**ACTIVITY LIST**
(1) In the LMDB mailing list thread, which operating system is said not to have had this bug?
(2) Decide whether each statement agrees with the LMDB mailing list thread, answering yes or no and quoting the words of the thread that settle it. (a) The thread concerns lockups with robust mutexes and crashing processes. (b) Marcos Dione is sure that "unmap" means "munmap()s". (c) The quoted phrase says the mutex is unlocked when the process performs one of the exec(2) functions.
(3) Retype the part of the LMDB mailing list thread from "2014-11-25 Thread Marcos-David" to "it means 'munmap()s'.".

Re: [LMDB] Lockups with robust mutexes and crashing processes

2014-11-25 Thread Marcos-David Dione
"openldap-devel"  wrote on 25/11/2014

16:19:40:
> Fyi, this would not have been a bug in Solaris:
> 
> https://docs.oracle.com/cd/E19253-01/816-5168/pthread-mutexattr-
> setrobust-np-3c/index.html

you mean, because of the phrase «When the owner of a mutex with 
the PTHREAD_MUTEX_ROBUST_NP robustness attribute dies, or when the process 
containing such a locked mutex unmaps the memory containing the mutex or 
performs one of the exec(2) functions, the mutex is unlocked.»? I'm not 
sure that when it says 'unmap' it means 'munmap()s'.

--
Marcos Dione
Astek Sud-Est
R&D-SSP-DTA-TAE-TDS
for Amadeus SAS
T: +33 (4)4 9704 1727
marcos-david.di...@amadeus.com

Re: [LMDB] Lockups with robust mutexes and crashing processes

2014-11-25 Thread Howard Chu

Marcos-David Dione wrote:

"openldap-devel"  wrote on
25/11/2014 16:19:40:
 > Fyi, this would not have been a bug in Solaris:
 >
 > https://docs.oracle.com/cd/E19253-01/816-5168/pthread-mutexattr-
 > setrobust-np-3c/index.html

 you mean, because of the phrase «When the owner of a mutex with
the PTHREAD_MUTEX_ROBUST_NP /robustness/ attribute dies, or when the
process containing such a locked mutex unmaps the memory containing the
mutex or performs one of the _exec(2)_
functions,
the mutex is unlocked.»? I'm not sure that when it says 'unmap' it means
'munmap()s'.

**EXTRACTED ENTRIES**
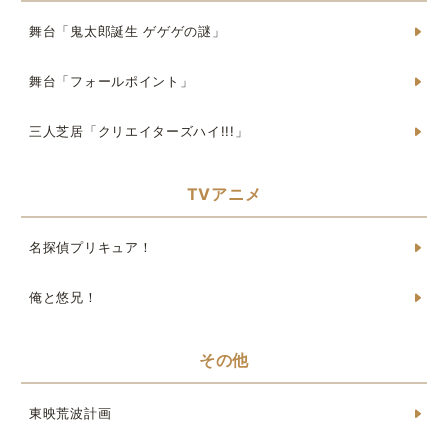
舞台「鬼太郎誕生 ゲゲゲの謎」
舞台「フォールポイント」
三人芝居「クリエイターズハイ!!!」
TVアニメ
名探偵プリキュア！
俺と悠兄！
その他
東映荒波計画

**ANSWERS IN ORDER**
(1) Solaris

(2)
(a) Yes: "Lockups with robust mutexes and crashing processes"
(b) No: "I'm not sure that when it says 'unmap' it means 'munmap()s'."
(c) Yes: "performs one of the exec(2) functions, the mutex is unlocked."

(3)
2014-11-25 Thread Marcos-David Dione
"openldap-devel"  wrote on 25/11/2014

16:19:40:
> Fyi, this would not have been a bug in Solaris:
> 
> https://docs.oracle.com/cd/E19253-01/816-5168/pthread-mutexattr-
> setrobust-np-3c/index.html

you mean, because of the phrase «When the owner of a mutex with 
the PTHREAD_MUTEX_ROBUST_NP robustness attribute dies, or when the process 
containing such a locked mutex unmaps the memory containing the mutex or 
performs one of the exec(2) functions, the mutex is unlocked.»? I'm not 
sure that when it says 'unmap' it means 'munmap()s'.